## Instruction
Copy every line of the records below where the word "list" occurs.

## Extracted entries
_ _ _ _ _

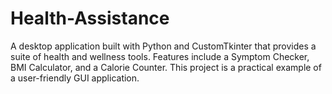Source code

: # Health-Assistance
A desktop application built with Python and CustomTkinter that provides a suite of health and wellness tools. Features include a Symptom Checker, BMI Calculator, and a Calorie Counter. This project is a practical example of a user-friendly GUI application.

_ _ _ _ _

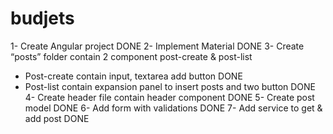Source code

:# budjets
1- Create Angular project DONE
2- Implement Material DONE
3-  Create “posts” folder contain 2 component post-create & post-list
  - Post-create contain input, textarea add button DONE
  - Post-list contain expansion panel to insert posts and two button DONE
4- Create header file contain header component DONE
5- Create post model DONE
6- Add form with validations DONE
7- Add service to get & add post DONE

_ _ _ _ _

## Answer area
3-  Create “posts” folder contain 2 component post-create & post-list
  - Post-list contain expansion panel to insert posts and two button DONE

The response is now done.